Supplied passage: Begin

Global analysis of aging-related protein structural changes uncovers enzyme-polymerization-based control of longevity.
Paukštytė J., López Cabezas RM., Feng Y., Tong K., Schnyder D., Elomaa E., Gregorova P., Doudin M., Särkkä M., Sarameri J., Lippi A., Vihinen H., Juutila J., Nieminen A., Törönen P., Holm L., Jokitalo E., Krisko A., Huiskonen J., Sarin LP., Hietakangas V., Picotti P., Barral Y., Saarikangas J.
Aging is associated with progressive phenotypic changes. Virtually all cellular phenotypes are produced by proteins, and their structural alterations can lead to age-related diseases. However, we still lack comprehensive knowledge of proteins undergoing structural-functional changes during cellular aging and their contributions to age-related phenotypes. Here, we conducted proteome-wide analysis of early age-related protein structural changes in budding yeast using limited proteolysis-mass spectrometry (LiP-MS). The results, compiled in online ProtAge catalog, unraveled age-related functional changes in regulators of translation, protein folding, and amino acid metabolism. Mechanistically, we found that folded glutamate synthase Glt1 polymerizes into supramolecular self-assemblies during aging, causing breakdown of cellular amino acid homeostasis. Inhibiting Glt1 polymerization by mutating the polymerization interface restored amino acid levels in aged cells, attenuated mitochondrial dysfunction, and led to lifespan extension. Altogether, this comprehensive map of protein structural changes enables identifying mechanisms of age-related phenotypes and offers opportunities for their reversal.

Supplied passage: End
Input data: Begin

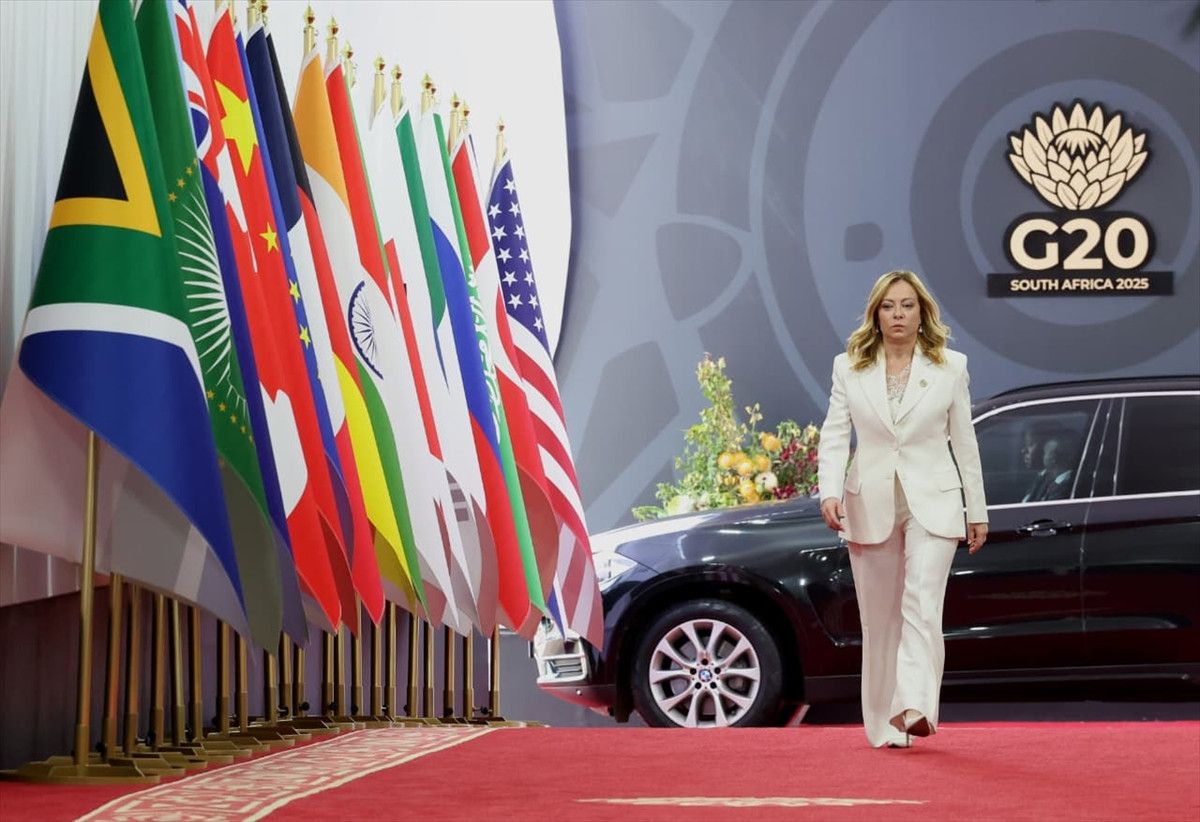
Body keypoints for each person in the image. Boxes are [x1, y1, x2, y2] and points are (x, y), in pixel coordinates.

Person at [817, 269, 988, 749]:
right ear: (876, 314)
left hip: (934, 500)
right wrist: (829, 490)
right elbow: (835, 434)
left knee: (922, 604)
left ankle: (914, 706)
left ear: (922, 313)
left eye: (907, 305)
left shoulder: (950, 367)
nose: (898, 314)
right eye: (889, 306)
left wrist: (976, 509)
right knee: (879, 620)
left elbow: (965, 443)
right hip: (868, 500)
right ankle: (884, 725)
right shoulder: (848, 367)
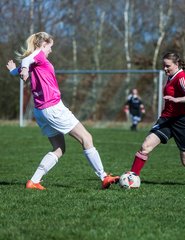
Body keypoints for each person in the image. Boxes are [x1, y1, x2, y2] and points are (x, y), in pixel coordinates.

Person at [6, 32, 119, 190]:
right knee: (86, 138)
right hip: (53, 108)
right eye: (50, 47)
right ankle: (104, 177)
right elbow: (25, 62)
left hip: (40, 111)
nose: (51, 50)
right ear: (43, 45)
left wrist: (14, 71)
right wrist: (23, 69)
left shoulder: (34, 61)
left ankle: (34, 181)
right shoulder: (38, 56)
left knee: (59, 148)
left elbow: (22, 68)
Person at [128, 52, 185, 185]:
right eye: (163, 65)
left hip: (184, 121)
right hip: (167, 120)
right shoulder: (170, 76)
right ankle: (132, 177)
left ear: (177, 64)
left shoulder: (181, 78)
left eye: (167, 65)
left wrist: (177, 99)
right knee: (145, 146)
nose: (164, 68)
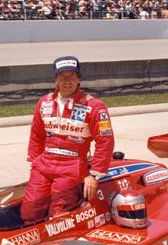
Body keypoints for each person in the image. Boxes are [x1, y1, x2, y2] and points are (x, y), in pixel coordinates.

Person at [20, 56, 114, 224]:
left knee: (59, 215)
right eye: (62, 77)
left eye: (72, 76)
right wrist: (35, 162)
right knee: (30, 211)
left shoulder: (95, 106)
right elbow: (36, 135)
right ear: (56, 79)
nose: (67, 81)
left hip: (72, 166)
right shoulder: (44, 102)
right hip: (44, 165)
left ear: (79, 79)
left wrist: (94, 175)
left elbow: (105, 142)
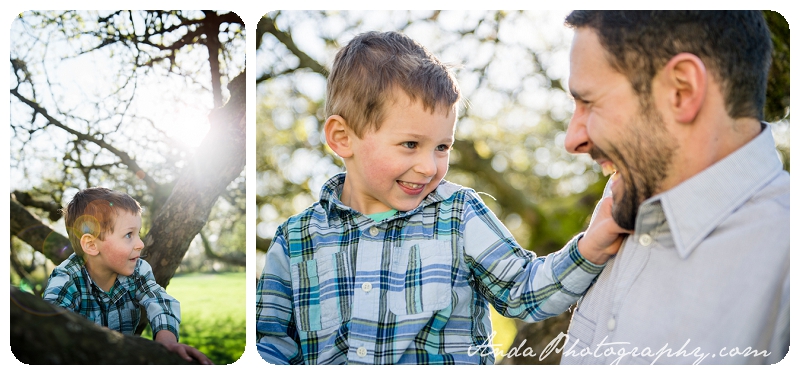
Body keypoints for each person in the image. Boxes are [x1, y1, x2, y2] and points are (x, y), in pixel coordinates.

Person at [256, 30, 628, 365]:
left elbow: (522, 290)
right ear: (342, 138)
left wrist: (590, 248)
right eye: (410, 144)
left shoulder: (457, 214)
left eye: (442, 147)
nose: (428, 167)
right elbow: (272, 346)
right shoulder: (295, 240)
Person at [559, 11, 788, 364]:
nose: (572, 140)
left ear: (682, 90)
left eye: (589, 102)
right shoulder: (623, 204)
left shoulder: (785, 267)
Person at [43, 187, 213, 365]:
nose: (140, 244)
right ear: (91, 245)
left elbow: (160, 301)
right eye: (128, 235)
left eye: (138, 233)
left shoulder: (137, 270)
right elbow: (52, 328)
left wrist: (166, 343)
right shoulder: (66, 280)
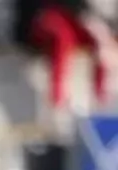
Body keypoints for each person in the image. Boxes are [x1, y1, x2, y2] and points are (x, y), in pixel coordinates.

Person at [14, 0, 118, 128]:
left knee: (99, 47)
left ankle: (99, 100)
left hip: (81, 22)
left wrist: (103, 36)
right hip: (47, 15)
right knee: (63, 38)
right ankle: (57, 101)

Input data: End

**Tasks and exercises**
**a.** From the abstract on protein changes in aging, extract the part that opens with the words containing "Paukštytė J., López" and closes with "Y., Saarikangas J.".
**b.** According to the abstract on protein changes in aging, which enzyme polymerizes into supramolecular self-assemblies during aging?
Draw only on the abstract on protein changes in aging.

**Task-by-task answers**
**a.**
Paukštytė J., López Cabezas RM., Feng Y., Tong K., Schnyder D., Elomaa E., Gregorova P., Doudin M., Särkkä M., Sarameri J., Lippi A., Vihinen H., Juutila J., Nieminen A., Törönen P., Holm L., Jokitalo E., Krisko A., Huiskonen J., Sarin LP., Hietakangas V., Picotti P., Barral Y., Saarikangas J.

**b.** The folded glutamate synthase Glt1.